История русских потерь в этой страшной борьбе еще не написана. Мимо нашего внимания прошел ряд фактов, которые определили наше прошлое и по всей вероятности будут определять наше будущее. Московская Русь платила поистине чудовищную цену в борьбе за свое индивидуальное «я» — платила эту цену постоянно и непрерывно. Постоянная армия Москвы равнялась в мирное время 200.000 в среднем — подымаясь в военное время до 400.000 и даже 500.000, а «военное время» почти не прерывалось.
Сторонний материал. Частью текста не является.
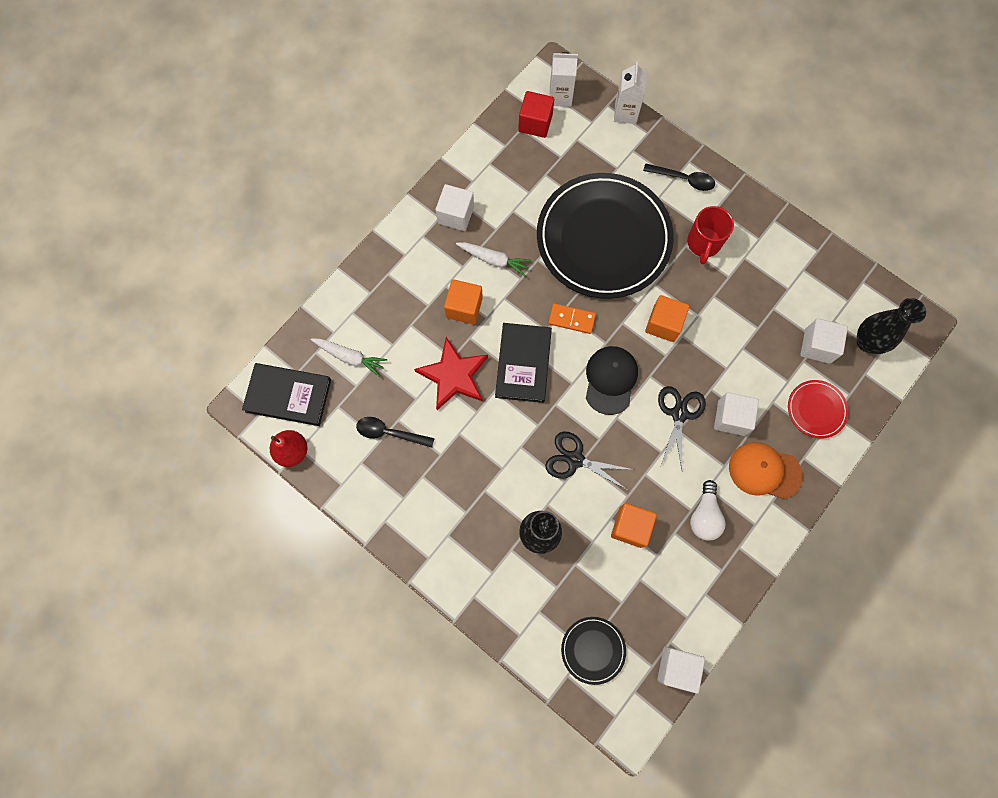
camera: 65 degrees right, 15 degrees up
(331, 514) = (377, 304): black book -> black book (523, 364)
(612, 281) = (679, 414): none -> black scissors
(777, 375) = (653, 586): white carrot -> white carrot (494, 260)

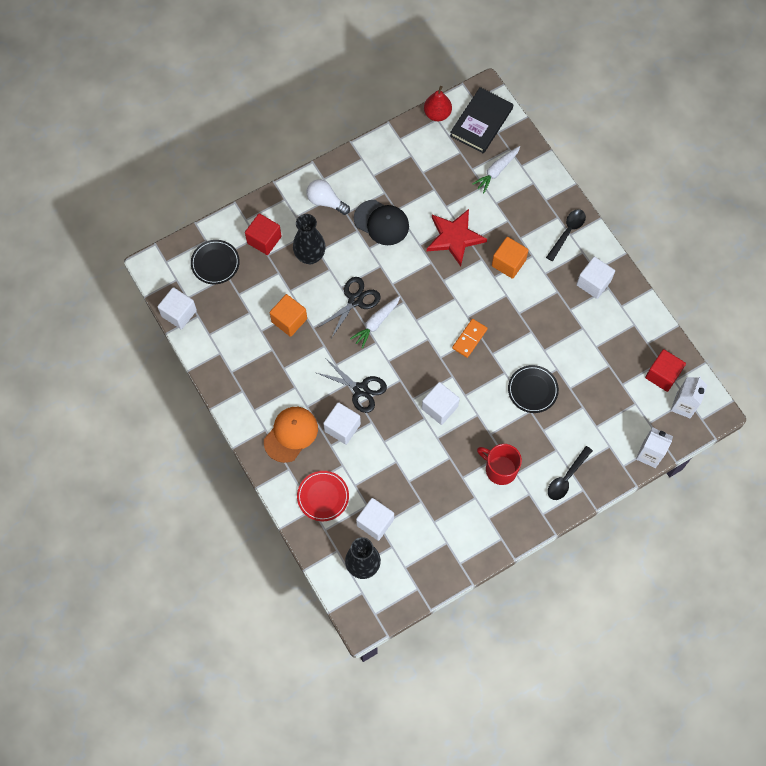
camera: 110 degrees right, 5 degrees down
(390, 433) = (426, 181): black spoon -> black spoon (567, 232)
(494, 260) = (542, 298): white carrot -> white carrot (376, 323)
(523, 364) = (445, 290): black book -> none
(538, 600) = (264, 240): none -> red cube
(603, 238) = (532, 390): black plate -> black plate, size x0.42
(610, 380) = (408, 349): black cap -> black cap (381, 222)
(663, 324) = (439, 407): orange cube -> white cube
(704, 515) = (276, 376): white light bulb -> white light bulb (326, 201)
Налоги на содержание этой огромной, по тем временам, военной машины охватывали от налогоплательщика до «третьей деньги». В переводе на современный язык это означало бы, что Америка, имеющая в 30 раз больше населения, чем имела его Москва — содержала бы постоянную армию порядка шести или восьми миллионов, и только на эту армию тратила бы суммы от ста до ста пятидесяти миллиардов в год — не считая человеческих и материальных потерь от набегов и войн. И доводя эту армию в случаях серьезных войн, — до 12-15 миллионов, которых кто-то должен был кормить, обувать, одевать и вооружать. Можно предположить, что при московских геополитических условиях Америка просто перестала бы существовать, как государственно-индивидуальное «я». Оборона этого «я» и с востока, и с запада, и с юга, оборона и нации, и государства, и религии, и «личности», и «общества», и «тела», и «души» — все шло вместе. Отсюда идет некая монолитность московской политики. Отсюда же мы могли бы сделать и некоторые практические выводы.

Первый из них сводится к тому, что русский народ за всю свою одиннадцативековую историю всегда подчинял личные и групповые интересы интересам своего государственного бытия. Исключения — географические и хронологические, были очень редки: «некрасовские запорожцы» в Турции и переход большей половины русской аристократии на сторону Польши и католичества — в результате Люблинской Унии. Победа Наполеона в 1812 году почти наверняка и почти автоматически привела бы к ликвидации крепостного права в России, — фактически же 1812 год привел к ликвидации Наполеона. Приблизительно то же относится и к гитлеровскому походу, который массы могли бы рассматривать с точки зрения ликвидации колхозного права. Приблизительно то же мы имеем право ожидать в Третью мировую войну. Плохо ли это, — хорошо ли это, — но факт остается фактом: «государство — это мы, а мы это государство». Даже и в том случае, если государство поставлено откровенно плохо.

Второй вывод: организационная сторона стройки русской государственности стояла выше, чем где бы то ни было и когда бы то ни было в мире. Приблизительно со времен Бисмарка общеевропейская мода привыкла считать Германию образцом организованности. Это в некоторой степени верно: Германия имеет наибольшие организационные способности в мире, — но после России. Две мировые войны проиграны вдребезги. От многовековой колонизационной работы в Балтике, Польше, Чехии и на Балканах — не осталось решительно ничего и даже не осталось шансов на возобновление этой работы. Наши казачьи войска было принято называть «иррегулярными», что не обозначает их неорганизованность. Немецкая кавалерия была организована до последней пуговицы. Наше «иррегулярное казачество» свою государственную задачу выполнило целиком. Самая «регулярная» в мире армия, — германская, — не выполнила никаких задач.